Uma descoberta que veio a contrariar o que se dizia acerca do movimento, tendo subjacente a esperança de novos avanços no campo do tratamento de patologias como a doença de Parkinson.  A investigação está a decorrer e, em entrevista ao Vital Health, o neurocientista disse quais vão ser os novos passos, por sinal árduos e tecnicamente difíceis.

Vital Health | Qual é, em concreto, o contributo desta descoberta para o tratamento de doenças neurológicas como a de Parkinson?

Rui Costa | Pensava-se que na doença de Parkinson a atividade do circuito indireto estava aumentada e que era isso que causava a dificuldade de iniciação do movimento.

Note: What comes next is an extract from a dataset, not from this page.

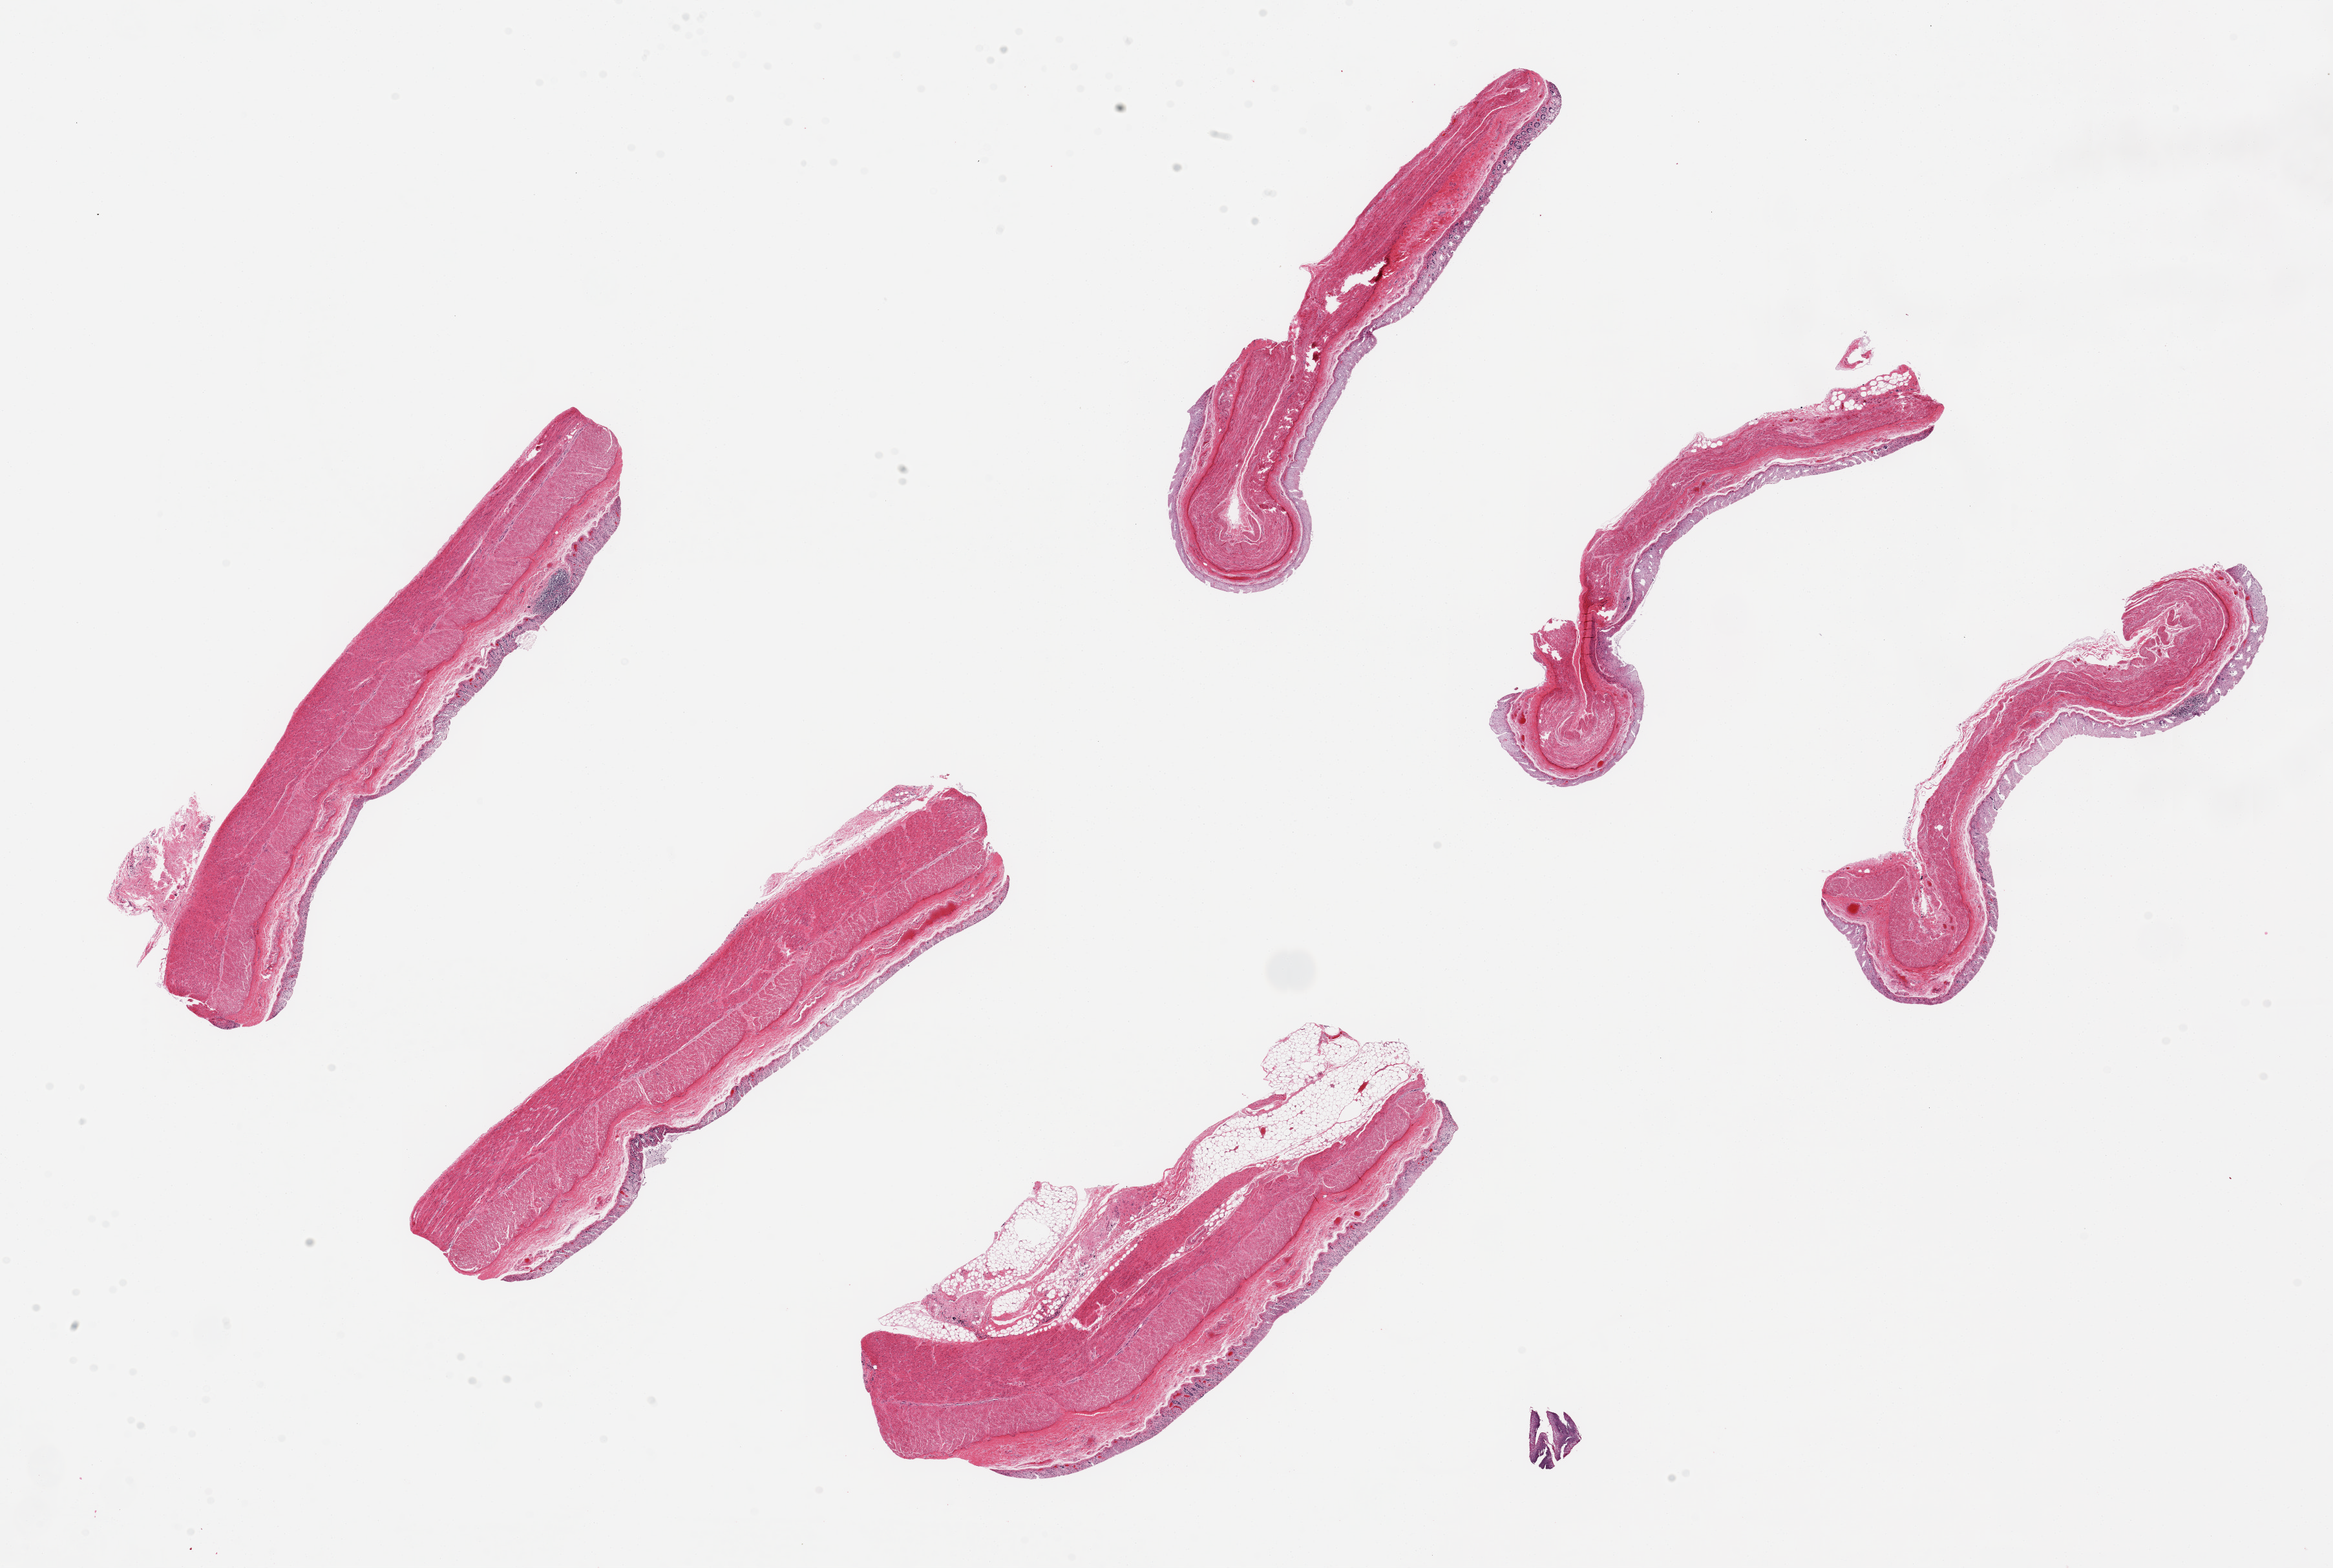
Digitized H&E-stained section, a low-resolution overview of the entire scanned area, about 28.5 x 19.2 mm (slide scanned at 20x), PAXgene-fixed, paraffin-embedded tissue, sampled site (target tissue): transverse colon, donor tissue sample.
Reviewer comment on this tissue sample: 6 pieces up to 8x3 mm; mucosa totally autolyzed; muscularis slightly autolyzed; 0.6 mm squamous floater.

Nós descobrimos que a iniciação do movimento é acompanhada por atividade em ambos os circuitos, o direto e indireto. Isto indica que formas terapêuticas que ativem ambos os circuitos de forma coordenada podem ser importantes no tratamento da doença.

Vital Health | Quais vão ser os próximos passos da pesquisa?

RC | Os próximos passos serão mapear exatamente o que estes circuitos estão a fazer durante o movimento e o que acontece a estes circuitos durante doenças como Parkinson, por exemplo.

Vital Health | Quais as expectativas em relação a esses passos?

RC | Será um trabalho muito árduo e tecnicamente difícil, que implica técnicas de monitorização e manipulação da atividade de neurónios específicos no cérebro.

Vital Health | Qual o tipo de apoio, para além a Fundação Champalimaud?

RC | Tenho apoio da FCT, do European Research Council e do Howard Hughes Medical Institute.

Vital Health | O que motivou a escolha desta área de investigação?

RC| Acho que perceber porque fazemos o que fazemos, como fazemos, como decidimos o que fazemos é um dos desafios mais importantes no estudo do cérebro. Acho que percebermos o que controla o nosso comportamento é maravilhoso.

Vital Health | Em 2012 recebeu o prémio da Sociedade Americana de Neurociência. O que representou para si e em que projetos está a aplicar o valor pecuniário do prémio?

RC | Foi muito importante ter o reconhecimento de uma Sociedade Americana, mesmo trabalhando em Portugal. É também uma grande responsabilidade, pois este prémio foi dado a grandes cientistas em neurociência.